У этого Петра была белоснежная расстёгнутая на груди рубашка, счастливый вид и аккуратная стрижка. Ещё у него была рюмка в руке, полное, лоснящееся лицо и маслянистый взгляд, которым он сверлил пышную соседку.
— Жинка моя. И доченька.
Позади сидящего за столом Шевченко был виден шкаф, комод и часть пианино.
— Дом мой. Мой…
Витька покачиваясь встал, излишне аккуратно поставил стакан с выпивкой на стол и, держась рукой за стену, пошёл поблевать в туалет.
Рейс "Пегагус" Алма-Ата — Анталья благополучно долетел до места назначения и произвёл посадку точно по расписанию.
Майор Шевченко успешно довёл свой старый самолёт до военного аэродрома близ Херсона.
Спешная проверка интернета показала, что и чартер Air Berlin и "Гольфстрим" из Гатвика нормально добрались до своих аэропортов. И что вообще — первого июня на планете Земля не пропал ни один самолёт.

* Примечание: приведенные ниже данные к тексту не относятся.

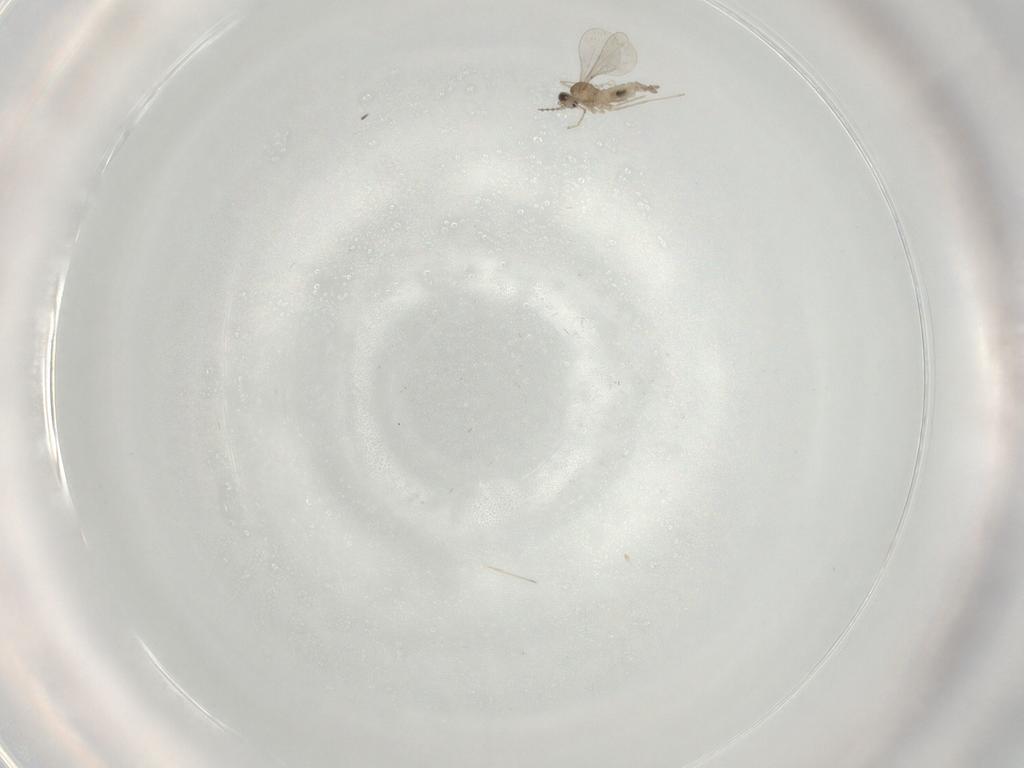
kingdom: Animalia
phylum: Arthropoda
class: Insecta
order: Diptera
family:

Единственная хорошая новость, за исключением того, что все пассажиры того рейса были живы и здоровы и жили СВОЕЙ обычной жизнью было то, что дата возвращения совпала с календарём на Витькином Zenith'е. За окном таун-хауса стояло первое сентября.
"Как я провёл лето… тля!"
Егоров обнял унитаз и, на последних искрах сознания положив щеку на стульчак, рухнул в спасительное забытьё.
Когда на следующее утро довольный барышами Вовка постучал в дверь дома, который арендовала эта странная парочка, ему открыли далеко не сразу. Новый хозяин дома был хмур, не брит, лохмат и распространял вокруг себя таааааакой аромат перегара, что хотелось сразу упасть и умереть.
— За ноутом?
Глаза у Виктора Сергеевича были красные, а голос скрипуч, как несмазанная дверь.

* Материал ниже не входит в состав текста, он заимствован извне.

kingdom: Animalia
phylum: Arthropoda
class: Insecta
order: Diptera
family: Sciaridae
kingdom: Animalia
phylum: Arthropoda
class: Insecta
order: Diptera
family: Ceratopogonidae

— Погоди. — В ладони Егорова возникла ещё одна бумажка. — Вискаря принеси. Потом поговорим. Нам там…
Мужчина помрачнел так, что Вовка поперхнулся и своё возмущение по поводу прихватизированного ноута проглотил.
… хороших людей помянуть надо. Ступай.
— А может…?
У Шевченко был красный распухший нос и огромные мешки под совершенно красными глазами. Было видно, что старый закалённый службой вояка беспробудно пил всю ночь. В мутных глазах майора плескалось виски и слабая надежда. Витя набулькал себе на два пальца и помотал головой.
Всё было понятно. Всё было сказано.
Над столом в гостиной повисла гробовая тишина. Витька сидел, слушал, как шумит за окном дождь и чувствовал, как прочищаются мозги, как проходит отчаяние, боль потери любимой и приходит злоба. Лютая звенящая злоба на такую несправедливую долю. На медальон. На дикарей и на шамана. На весь мир.
— Нет, батя. Они настоящие.
Петро Олександрович закряхтел и схватился за сердце.
— А мы тогда — кто? Ксерокопии? Био… мать их… роботы что ли?!
Егоров снова шарахнул кулаком по столу.
— Нет. Я. Ты. Мы. Люди.
— Чужаки мы здесь… Фаранги…
— Нет. Мы просто другие. Не "чужаки". Может быть, эта штука, — Егоров сжал в ладони медальон, — и копировальная машина, может быть — мы и копии. Но мы — люди.
Виктор отодвинул недопитый стакан и твёрдо посмотрел в лицо майору.
— Я — человек.
Конец первой книги.
Часть вторая
Сезон дождей
Пролог
— Подъём! Подъём! Вставайте!
Сержант походя пнул лежащих на травяной подстилке мужчин и пошёл дальше.
Раджив захныкал, как маленький ребёнок, — Зак, ведь барабанов ещё не было. Чего ему от нас надо?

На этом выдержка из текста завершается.